1. A cathode-ray tube having a glass envelope portion and a gettering device (18) which comprises a getter holder (30) in the form of an annular metal channel, which gettering device (18) is urged against an internal wall portion of the glass envelope portion (2) by means of a resilient metal strip (19) connected to a component of the tube, the metal channel being connected to the resilient metal strip 19 via a metal connection strip (32) and being kept spaced from the wall portion (2) by a metal supporting construction, characterized in that the supporting construction is formed by a metal supporting arm (33) which extends from the metal connection strip (32) and which at its free end (34) is curved convexly as seen from the wall portion (2) and contacts the said wall portion (2) in an area situated centrally with respect to the annular channel.

2. A cathode-ray tube as claimed in Claim 1, characterized in that the place where the supporting arm (33) extends from the metal connection strip (32) is situated laterally at some distance from the annular getter holder (30).

3. A cathode-ray tube as claimed in Claim 1 or 2, characterized in that at its free end (34) the supporting arm (33) has a bent-over end section which is curved convexly as seen from the wall portion (2).

4. A cathode-ray tube as claimed in Claim 1, 2 or 3, characterized in that the metal connection strip (32) extends fully over the supporting arm (33) and thus forms a thermal screen between the supporting arm (33) and the annular getter holder (30).

5. A cathode-ray tube as claimed in Claim 1, 2 or 3, charaterized in that the supporting arm (33) is formed by a lug cut out of the metal strip (32). 6. A cathode-ray tube as claimed in Claim 5, characterized in that the part of the metal connection strip (32) connected to the getter holder (30) comprises a widened end section (40) from which at least three lugs (41, 42, 43) have been cut the outermost lugs (41, 43) of which are connected to the getter holder (30) and at least (42) one lug present between the outermost lugs (41, 43) forms the said supporting arm (33).

7. A gettering device comprising a getter holder (30) in the form of an annular metal channel, a metal connection strip (32) connected to said holder (30) and a supporting construction characterized in that the supporting construction is formed by a metal supporting arm (33) extending from the metal connection strip (32) which at its free end (34) has a concavely curved end section as seen from the annular holder, the end section being situated centrally with respect to the annular holder (30).

8. A gettering device as claimed in Claim 7, characterized in that the place where the supporting arm (33) extends from the metal connection strip (32) is situated laterally at some distance from the annular getter holder.

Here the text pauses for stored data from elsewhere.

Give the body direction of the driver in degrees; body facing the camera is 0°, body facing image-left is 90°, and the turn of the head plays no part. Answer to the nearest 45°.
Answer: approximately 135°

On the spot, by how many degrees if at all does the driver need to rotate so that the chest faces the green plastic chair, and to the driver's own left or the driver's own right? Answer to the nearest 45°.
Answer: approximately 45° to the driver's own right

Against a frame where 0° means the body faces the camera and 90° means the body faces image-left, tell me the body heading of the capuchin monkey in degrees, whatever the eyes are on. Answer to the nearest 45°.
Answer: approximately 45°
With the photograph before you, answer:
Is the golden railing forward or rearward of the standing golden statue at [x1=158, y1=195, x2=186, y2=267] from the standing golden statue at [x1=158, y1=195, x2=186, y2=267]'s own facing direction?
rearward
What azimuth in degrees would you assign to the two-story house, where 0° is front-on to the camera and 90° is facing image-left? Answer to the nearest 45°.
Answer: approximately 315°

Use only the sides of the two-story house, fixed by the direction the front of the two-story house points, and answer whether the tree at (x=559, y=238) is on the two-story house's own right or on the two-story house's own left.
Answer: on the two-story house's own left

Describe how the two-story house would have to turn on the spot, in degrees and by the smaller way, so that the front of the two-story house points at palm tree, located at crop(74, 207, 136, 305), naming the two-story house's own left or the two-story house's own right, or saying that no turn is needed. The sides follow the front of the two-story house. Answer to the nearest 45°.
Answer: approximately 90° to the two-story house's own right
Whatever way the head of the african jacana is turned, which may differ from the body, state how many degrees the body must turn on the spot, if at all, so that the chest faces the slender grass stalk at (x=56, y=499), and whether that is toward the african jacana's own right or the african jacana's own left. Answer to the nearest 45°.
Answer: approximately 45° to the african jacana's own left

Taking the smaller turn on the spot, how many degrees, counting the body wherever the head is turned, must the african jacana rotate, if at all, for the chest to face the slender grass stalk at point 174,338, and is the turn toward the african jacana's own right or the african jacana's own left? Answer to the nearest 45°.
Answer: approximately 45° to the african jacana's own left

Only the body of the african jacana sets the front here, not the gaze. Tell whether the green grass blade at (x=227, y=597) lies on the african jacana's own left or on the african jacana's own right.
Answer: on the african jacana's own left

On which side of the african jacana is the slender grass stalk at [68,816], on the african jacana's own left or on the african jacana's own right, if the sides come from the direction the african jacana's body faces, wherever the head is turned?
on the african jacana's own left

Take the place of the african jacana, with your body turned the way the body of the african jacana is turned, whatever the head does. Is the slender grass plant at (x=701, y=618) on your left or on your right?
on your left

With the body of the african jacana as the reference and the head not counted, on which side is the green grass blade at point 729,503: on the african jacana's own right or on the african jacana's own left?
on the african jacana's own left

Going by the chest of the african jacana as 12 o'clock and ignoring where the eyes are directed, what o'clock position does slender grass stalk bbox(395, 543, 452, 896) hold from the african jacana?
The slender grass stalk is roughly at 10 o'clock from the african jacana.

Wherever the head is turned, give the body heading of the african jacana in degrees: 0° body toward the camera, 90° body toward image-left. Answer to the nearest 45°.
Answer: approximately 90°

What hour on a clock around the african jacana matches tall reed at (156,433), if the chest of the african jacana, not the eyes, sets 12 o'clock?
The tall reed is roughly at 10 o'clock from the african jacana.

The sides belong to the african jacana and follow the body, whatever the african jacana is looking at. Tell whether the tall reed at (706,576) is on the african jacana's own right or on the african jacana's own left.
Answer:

9. A gettering device as claimed in Claim 7 or 8, characterized in that at its free end (34) the supporting arm (33) has a bent-over end section which is curved concavely as seen from the annular holder (30).

10. A gettering device as claimed in Claim 7, 8 or 9, characterized in that the metal connection strip (32) extends over the whole supporting arm (33).

11. A gettering device as claimed in Claim 7, 8 or 9, characterized in that the supporting arm (33) is formed by a lug cut out of the metal connection strip (32).

12. A gettering device as claimed in Claim 11, characterized in that the part of the metal connection strip (32) connected to the getter holder (30) comprises a widened end section (40) from which at least three lugs (41, 42, 43) have been cut the outermost lugs (41, 43) of which are connected to the getter holder (30) and at least one lug (42) situated between the outermost lugs (41, 43) forms the said supporting arm (33).